Why? That doesn’t make sense. And its never been observed so how would anyone test that?
Cherenkov Radiation Requires Charged Particles – But Neutrinos Have No Charge
The beautiful blue-violet glow of Cherenkov Radiation is only caused by charged particles, primarily electrons.
But Neutrinos are neutral, they have no charge. Furthermore, because they are fundamental particles; they don’t have any electrons.
Commentary: Since Neutrinos have never been observed directly making Cherenkov Radiation – why should anyone imagine they should?
Yes, Neutrinos are commonly detected by observing Cherenkov Radiation, but indirectly – not directly. That extremely rare Cherenkov Radiation detection glow is not from a Neutrino – it comes from an Electron. It occurs in the extremely rare event of a Neutrino hitting an Electron head-on.
This particular suggestion does not seem to hold water.
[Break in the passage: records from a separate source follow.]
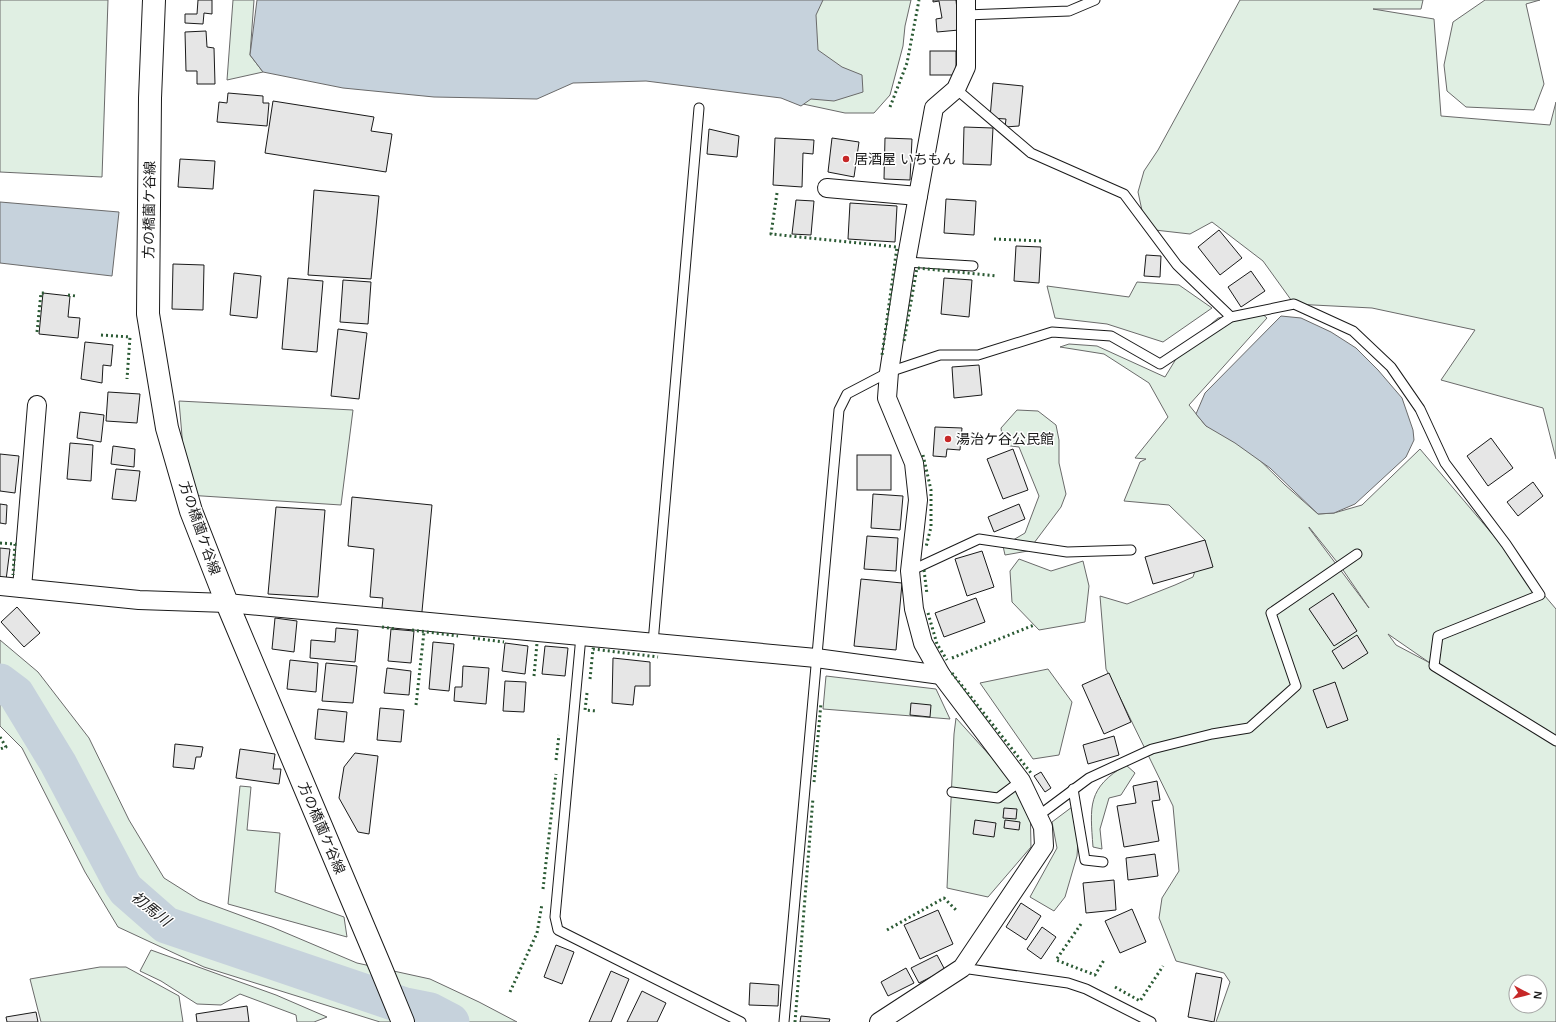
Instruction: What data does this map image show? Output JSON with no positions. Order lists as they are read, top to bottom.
{
  "streets": {
    "main road": ["方の橋薗ケ谷線"]
  },
  "water": ["初馬川"],
  "places": ["居酒屋 いちもん", "湯治ケ谷公民館"],
  "north": "right"
}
However, you might want to read why Matt Strassler disagrees. He bases this on the existence of a Neutrino non-zero magnetic moment. My response is that no Neutrino magnetic moment has ever been observed either; it is only postulated.
I do remain concerned that the OPERA experiment is only Detecting Only 1 Neutrino per Hour.
References:
New Constraints on Neutrino Velocities
they are projected to produce c radiation when traveling through matter not vacuum. I guess it would have to be extremely pressurized or extremely magnetic or both.
Thank you for your thought Kate.
Can you help offer an explanation why it would make any difference if Neutrinos were going through highly charged matter, extremely dense matter or a vacuum.
Neutrinos are still neutral and they don’t have any electrons – so they don’t interact with matter – even extremely highly charged matter — unless they hit a quark or an electron head on (or graze by allowing their breathtakingly miniscule gravity or their weak force to affect the other particle).
That would be a exquisitely rare event, not a typical (or common) occurrence that is required by the FTL Cherenkov radiation hypothesis.